Pensacola News Journal

For:  Saturday, Sept. 22, 2001

By:  Daniel E. Mullins

       Extension Horticulture Agent

       Santa Rosa County

 

Why Let Your Own Back Yard Be a Source of Worry?

 

Someone else often expresses our feelings better than we ourselves can.  This week, allow me to step aside and let my friend and co-worker Larry Williams, Okaloosa County Extension Agent, share some thoughts for gardeners.  Following is a gardening column from Larry.

 

In times like these, it seems that our own perceived “problems” pale in comparison to the “big picture.”

 

While writing this article, I’m on “vacation.”  My wife, Christy, and I were supposed to be on our way to New York City tomorrow morning (Wednesday, September 12).  It would have been our first trip to New York.  We already had our plane tickets to fly from Fort Walton Beach and our hotel reservations just minutes from the World Trade Center Buildings.  The events that unfolded this morning (Tuesday, September 11) drastically changed our plans.

 

I’ve wanted to write an article like this for some time but the words would not come.  In my day-to-day work, I have the opportunity to help people solve problems with their landscapes, lawns and gardens.  I enjoy the problem solving part of my job as an extension agent.  But I must admit I was looking forward to getting away for a few days to get my mind on something other than work.  But I also felt the desire to write this article.

 


You’d be surprised how upset some people can be about a few weeds, a dying petunia or a tomato with a crack in it.  They’ll let small things like this upset their entire world.
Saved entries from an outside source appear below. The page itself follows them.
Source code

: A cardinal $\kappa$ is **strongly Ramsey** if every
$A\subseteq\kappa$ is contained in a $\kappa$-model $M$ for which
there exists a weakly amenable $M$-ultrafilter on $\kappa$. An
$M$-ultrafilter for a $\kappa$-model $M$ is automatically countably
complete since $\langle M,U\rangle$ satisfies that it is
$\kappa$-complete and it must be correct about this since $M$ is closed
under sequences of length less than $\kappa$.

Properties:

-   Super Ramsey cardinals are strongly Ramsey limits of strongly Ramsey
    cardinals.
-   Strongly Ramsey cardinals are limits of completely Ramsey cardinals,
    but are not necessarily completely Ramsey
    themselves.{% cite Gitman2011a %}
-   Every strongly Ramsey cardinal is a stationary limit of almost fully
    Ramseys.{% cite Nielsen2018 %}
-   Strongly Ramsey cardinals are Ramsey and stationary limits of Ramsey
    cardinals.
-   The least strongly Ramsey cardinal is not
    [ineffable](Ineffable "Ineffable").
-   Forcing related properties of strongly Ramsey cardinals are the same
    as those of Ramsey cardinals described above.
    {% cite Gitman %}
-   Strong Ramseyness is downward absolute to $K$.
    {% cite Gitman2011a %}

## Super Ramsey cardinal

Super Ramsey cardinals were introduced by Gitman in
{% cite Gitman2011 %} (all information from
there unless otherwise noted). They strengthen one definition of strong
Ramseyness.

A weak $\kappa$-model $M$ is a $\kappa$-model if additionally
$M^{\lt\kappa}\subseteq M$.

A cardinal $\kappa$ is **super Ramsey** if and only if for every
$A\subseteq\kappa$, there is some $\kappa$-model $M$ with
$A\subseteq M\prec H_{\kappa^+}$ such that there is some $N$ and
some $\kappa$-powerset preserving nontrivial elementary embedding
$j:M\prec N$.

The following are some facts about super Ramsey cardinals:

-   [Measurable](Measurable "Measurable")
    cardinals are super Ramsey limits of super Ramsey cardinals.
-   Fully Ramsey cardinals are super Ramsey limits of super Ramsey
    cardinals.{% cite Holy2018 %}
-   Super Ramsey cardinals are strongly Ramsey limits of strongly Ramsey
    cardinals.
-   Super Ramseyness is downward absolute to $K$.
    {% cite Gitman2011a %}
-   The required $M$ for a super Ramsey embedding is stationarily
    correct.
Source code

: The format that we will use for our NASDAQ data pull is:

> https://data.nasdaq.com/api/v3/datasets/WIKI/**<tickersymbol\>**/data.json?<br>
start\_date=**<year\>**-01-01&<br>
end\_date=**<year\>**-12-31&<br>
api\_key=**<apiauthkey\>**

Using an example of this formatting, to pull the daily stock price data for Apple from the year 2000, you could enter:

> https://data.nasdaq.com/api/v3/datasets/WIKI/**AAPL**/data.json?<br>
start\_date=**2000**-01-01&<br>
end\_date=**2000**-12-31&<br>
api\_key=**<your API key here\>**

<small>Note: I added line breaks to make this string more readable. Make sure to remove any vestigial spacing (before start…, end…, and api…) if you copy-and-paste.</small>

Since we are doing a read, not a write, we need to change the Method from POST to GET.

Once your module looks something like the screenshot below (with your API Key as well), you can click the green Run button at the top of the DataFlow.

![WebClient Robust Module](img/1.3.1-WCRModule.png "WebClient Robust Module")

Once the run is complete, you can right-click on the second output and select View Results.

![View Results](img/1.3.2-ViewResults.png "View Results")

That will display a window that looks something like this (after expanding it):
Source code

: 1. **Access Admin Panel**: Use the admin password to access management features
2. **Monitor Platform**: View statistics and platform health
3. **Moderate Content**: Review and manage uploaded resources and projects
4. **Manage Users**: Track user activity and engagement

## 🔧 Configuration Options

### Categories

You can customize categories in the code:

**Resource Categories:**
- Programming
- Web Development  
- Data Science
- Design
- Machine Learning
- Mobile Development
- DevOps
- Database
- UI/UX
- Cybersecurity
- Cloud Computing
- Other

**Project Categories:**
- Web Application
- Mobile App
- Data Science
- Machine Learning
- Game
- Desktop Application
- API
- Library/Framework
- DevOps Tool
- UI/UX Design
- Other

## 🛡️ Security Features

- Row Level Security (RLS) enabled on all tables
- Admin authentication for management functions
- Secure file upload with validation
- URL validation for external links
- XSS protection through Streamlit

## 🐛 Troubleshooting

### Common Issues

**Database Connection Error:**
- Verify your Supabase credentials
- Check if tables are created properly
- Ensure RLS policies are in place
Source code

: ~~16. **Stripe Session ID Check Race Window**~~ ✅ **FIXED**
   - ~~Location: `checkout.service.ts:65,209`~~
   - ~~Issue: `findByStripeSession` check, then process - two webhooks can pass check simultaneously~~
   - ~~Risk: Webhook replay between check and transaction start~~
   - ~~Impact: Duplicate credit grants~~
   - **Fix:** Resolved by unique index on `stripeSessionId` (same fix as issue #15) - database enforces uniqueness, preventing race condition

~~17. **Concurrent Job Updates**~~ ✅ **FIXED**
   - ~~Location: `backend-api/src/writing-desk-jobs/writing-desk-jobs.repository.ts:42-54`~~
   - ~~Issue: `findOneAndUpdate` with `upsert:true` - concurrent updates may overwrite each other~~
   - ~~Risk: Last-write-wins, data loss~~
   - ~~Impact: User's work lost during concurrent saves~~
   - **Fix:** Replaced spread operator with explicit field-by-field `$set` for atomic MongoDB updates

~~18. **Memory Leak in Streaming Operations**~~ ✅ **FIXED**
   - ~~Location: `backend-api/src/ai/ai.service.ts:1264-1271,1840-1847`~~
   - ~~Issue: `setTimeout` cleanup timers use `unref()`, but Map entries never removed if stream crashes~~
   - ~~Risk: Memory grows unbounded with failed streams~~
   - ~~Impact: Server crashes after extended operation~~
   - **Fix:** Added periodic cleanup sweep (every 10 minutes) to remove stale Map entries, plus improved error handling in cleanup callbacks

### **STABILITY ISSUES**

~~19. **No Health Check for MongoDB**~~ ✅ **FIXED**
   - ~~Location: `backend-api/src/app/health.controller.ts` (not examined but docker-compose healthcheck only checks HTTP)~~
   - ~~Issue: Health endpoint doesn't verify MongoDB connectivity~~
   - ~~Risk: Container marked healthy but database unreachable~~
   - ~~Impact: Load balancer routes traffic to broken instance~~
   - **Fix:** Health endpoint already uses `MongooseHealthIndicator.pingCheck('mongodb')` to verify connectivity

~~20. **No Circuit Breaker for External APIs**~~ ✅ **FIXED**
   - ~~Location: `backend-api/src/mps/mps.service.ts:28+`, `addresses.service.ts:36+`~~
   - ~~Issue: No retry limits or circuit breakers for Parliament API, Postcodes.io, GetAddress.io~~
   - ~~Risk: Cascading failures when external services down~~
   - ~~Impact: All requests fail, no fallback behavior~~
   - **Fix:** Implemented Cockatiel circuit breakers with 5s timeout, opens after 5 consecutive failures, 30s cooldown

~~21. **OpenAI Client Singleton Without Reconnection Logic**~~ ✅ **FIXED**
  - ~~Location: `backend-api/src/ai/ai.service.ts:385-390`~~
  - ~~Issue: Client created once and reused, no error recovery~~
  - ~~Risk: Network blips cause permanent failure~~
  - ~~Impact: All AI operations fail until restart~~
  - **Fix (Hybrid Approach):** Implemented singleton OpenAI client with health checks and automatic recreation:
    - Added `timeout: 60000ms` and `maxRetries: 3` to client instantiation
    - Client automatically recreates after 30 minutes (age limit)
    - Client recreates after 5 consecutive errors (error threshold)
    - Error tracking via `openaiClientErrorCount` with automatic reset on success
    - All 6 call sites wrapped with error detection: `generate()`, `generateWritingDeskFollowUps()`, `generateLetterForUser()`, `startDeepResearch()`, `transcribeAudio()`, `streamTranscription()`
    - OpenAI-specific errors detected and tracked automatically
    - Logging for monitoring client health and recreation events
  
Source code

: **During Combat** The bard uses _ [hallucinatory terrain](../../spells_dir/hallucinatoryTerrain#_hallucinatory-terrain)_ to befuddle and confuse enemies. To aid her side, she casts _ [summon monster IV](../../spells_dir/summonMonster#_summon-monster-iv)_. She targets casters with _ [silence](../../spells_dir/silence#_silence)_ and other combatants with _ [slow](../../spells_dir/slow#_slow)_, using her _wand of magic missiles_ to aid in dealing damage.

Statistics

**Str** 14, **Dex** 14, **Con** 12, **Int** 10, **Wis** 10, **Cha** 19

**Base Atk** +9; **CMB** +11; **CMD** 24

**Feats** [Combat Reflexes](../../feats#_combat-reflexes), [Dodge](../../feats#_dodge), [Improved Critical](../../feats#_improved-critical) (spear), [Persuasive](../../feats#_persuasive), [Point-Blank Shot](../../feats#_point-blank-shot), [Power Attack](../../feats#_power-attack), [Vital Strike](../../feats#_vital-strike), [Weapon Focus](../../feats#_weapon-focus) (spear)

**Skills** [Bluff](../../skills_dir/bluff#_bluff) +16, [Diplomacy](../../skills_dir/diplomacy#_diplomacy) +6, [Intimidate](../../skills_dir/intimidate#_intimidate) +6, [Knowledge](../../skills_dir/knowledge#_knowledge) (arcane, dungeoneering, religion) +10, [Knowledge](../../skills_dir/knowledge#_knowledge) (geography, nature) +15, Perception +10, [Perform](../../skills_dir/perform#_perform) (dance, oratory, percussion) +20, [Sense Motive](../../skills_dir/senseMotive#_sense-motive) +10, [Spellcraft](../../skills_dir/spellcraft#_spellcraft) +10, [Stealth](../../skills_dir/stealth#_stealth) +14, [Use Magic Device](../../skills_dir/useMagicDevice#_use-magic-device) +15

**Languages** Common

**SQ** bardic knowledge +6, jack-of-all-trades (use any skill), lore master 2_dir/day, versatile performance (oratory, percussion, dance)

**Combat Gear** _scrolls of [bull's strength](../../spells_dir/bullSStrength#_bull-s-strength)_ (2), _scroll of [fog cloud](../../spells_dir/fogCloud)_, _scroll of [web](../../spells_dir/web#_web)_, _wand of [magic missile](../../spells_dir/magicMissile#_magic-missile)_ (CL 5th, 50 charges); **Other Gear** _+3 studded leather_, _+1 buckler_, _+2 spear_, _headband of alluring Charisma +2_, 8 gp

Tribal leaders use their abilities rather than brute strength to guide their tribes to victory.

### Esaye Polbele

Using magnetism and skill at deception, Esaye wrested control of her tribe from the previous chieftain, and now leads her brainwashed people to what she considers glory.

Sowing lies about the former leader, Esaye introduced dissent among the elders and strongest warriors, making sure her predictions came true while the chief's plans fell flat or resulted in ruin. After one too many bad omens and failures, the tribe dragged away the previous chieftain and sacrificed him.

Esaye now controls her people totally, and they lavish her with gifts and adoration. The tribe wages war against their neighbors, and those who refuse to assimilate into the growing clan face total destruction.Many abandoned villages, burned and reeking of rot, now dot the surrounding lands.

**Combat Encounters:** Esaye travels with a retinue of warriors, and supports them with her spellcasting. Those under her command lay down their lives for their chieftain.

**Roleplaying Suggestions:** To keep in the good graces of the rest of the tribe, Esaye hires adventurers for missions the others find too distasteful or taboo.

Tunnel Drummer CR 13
It’s as if they think we live in a perfect world when it comes to their expectations for the plants in their own landscape.  It has become apparent to me that too many people spend too much time letting too many small things bother them too much.

 

I’ll use a life experience in attempting to get across what I want to say in this article.  I may or may not be successful.  The reader will be the judge of that.

 

When my twin sister, Linda, and I were growing up in a small town in middle Georgia, an elderly married couple (Mr. and Mrs. Hunt) would crack pecans and give the shelled halves to us to eat.  They’d hand the shelled pecans to us over the fence that separated our yards.  At five or six years old this was a treat for my sister and me.

 

I remember their landscape.  I remember Mrs. Hunt sweeping their dirt driveway lined with coconut sized rocks.  She used handmade brooms.  I remember the pink flowering dogwoods in the spring.  I remember the old fashion yellow and orange daylilies in the summer.  I remember the fascination of seeing red spider lilies seemingly come from nowhere in the fall underneath deciduous trees as they displayed their autumn colors.  I remember Mrs. Hunt letting me smell a flower from a sweetshrub plant, which reminded me of sweet apples.  The deep red blooms and the dark green leaves of this shrub complemented the white wooden wall on the east side of their home.

 

I remember climbing an old mulberry tree in their backyard and picking and eating the berries.  I remember watching Mr. Hunt prune grapevines growing on an overhead trellis.  I remember learning about the history of a ginkgo tree planted just outside a chicken pin in their side yard.  I remember watching hummingbirds flying in and out of the reddish orange funnel-shaped blooms of a large trumpet vine growing on an old metal frame of a water tank, similar to the water tank on the Petticoat Junction TV Show.  Now I’m dating myself.

 


I don’t remember the weeds, even though I know there must have been weeds in the Hunt’s landscape.  I know there was the occasional pecan that didn’t fill out or that was worm infested.  Those pecans were just tossed to the side.  And I’m sure that the occasional plant had to be replaced.  But these are not the things that made lasting impressions for me.  And to be honest, I’m glad they didn’t because I might have missed the big picture.

 

The big picture is not the weeds, the dying petunia plant, the pecan with a worm in it, etc.  Sure you will have weeds in your yard, certain plants that don’t survive, etc.  We can learn from these things.  But just don’t let these things become the source of great worry.  In my opinion, a landscape should be a source of pleasure and a place to learn and a place to pass along lasting memories. 

  

Besides, with all the things there are to worry about in this world (as recent days have revealed), why let your own backyard be one of them?  Get the big picture?